The first thing a would-be small-scale meat producer has to decide on the best farm livestock animals to raise, includes information on rabbits, chickens, sheep, goats, pigs, buying animals and a comparison chart.
I should say a few words about regulations . . . namely, be sure to check local restrictions and laws regarding the types and number of animals that may be kept before you build any pens, butches, coops, or sties.
Raising small livestock means making a good choice on the best farm livestock animals to raise on your homestead. (See the backyard livestock comparison chart in the image gallery.)
Raising small livestock—from babes to butchering age—is no more difficult than cultivating a garden . . . and many types can be reared even in areas as limited as a large back yard or urban lot. However, choosing the animals that'll best suit your needs is crucial to small-space meat production.
And, although economy is obviously important, other factors are bound to influence your choices, as well. The chart that accompanies this article lists some basic aspects of livestock raising—such as initial cost of the animals, housing needs, feeding requirements, and expected harvest—that must be considered in selecting your stock . . . and I'll discuss some of the individual advantages and disadvantages of what I consider the five best backyard critters. These comparisons ought to help you make the final decision as to the best farm livestock animals to raise.
First of all, I should say a few words about regulations . . . namely, be sure to check local restrictions and laws regarding the types and number of animals that may be kept before you build any pens, butches, coops, or sties. In many well-populated areas such regulations are very specific, limiting the number of animals per household and requiring that shelters be placed a specified distance from adjacent property lines. So save yourself annoyance and extra work by checking the rules before you build or buy.
Of course, even if there are no detailed livestock laws where you live, you should strive to keep noise, odors, and flies from becoming nuisances to your neighbors. Indeed, if you live in an area where back yards tend to be small, you'll pretty much have to make your prospective project's effects on others a prime consideration when choosing your homestead critters.
As you read on, you'll soon notice that I've limited this analysis to rabbits, chickens, sheep, goats, and pigs . . . and left out the most popular mainstay of the American barnyard: the cow. The reason for that omission is the fact that although a beef or dairy cow could probably be kept in a very large back yard, Bossy poses many more problems than do other domestic animals for the limited-space meat producer.

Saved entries
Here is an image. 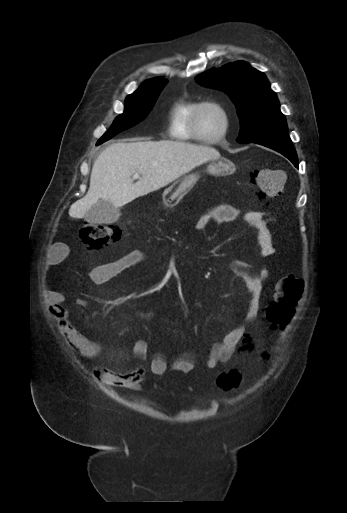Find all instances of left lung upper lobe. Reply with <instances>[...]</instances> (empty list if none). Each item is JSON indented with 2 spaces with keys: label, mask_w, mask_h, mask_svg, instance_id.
Returning a JSON list of instances; mask_svg holds the SVG:
<instances>
[{
  "label": "left lung upper lobe",
  "mask_w": 347,
  "mask_h": 513,
  "mask_svg": "<svg viewBox=\"0 0 347 513\" xmlns=\"http://www.w3.org/2000/svg\"><path fill=\"white\" fill-rule=\"evenodd\" d=\"M195 79L204 86L224 91L233 101L241 125L237 142L251 143L288 134L279 101L266 76L248 63L227 64Z\"/></svg>",
  "instance_id": "5c2ea615"
}]
</instances>
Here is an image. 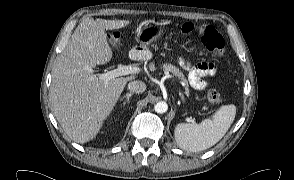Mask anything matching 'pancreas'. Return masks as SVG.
Here are the masks:
<instances>
[{"instance_id": "obj_1", "label": "pancreas", "mask_w": 294, "mask_h": 180, "mask_svg": "<svg viewBox=\"0 0 294 180\" xmlns=\"http://www.w3.org/2000/svg\"><path fill=\"white\" fill-rule=\"evenodd\" d=\"M164 68H165L166 70L172 71L175 75H177V71H178V69H177L176 67H172V66L165 65Z\"/></svg>"}]
</instances>
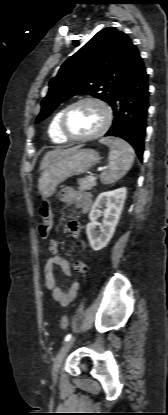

Task statement:
Please print the backyard livestock article from "The first thing" up to and including "the image gallery.)", word for word.

Solution:
The first thing a would-be small-scale meat producer has to decide on the best farm livestock animals to raise, includes information on rabbits, chickens, sheep, goats, pigs, buying animals and a comparison chart.
I should say a few words about regulations . . . namely, be sure to check local restrictions and laws regarding the types and number of animals that may be kept before you build any pens, butches, coops, or sties.
Raising small livestock means making a good choice on the best farm livestock animals to raise on your homestead. (See the backyard livestock comparison chart in the image gallery.)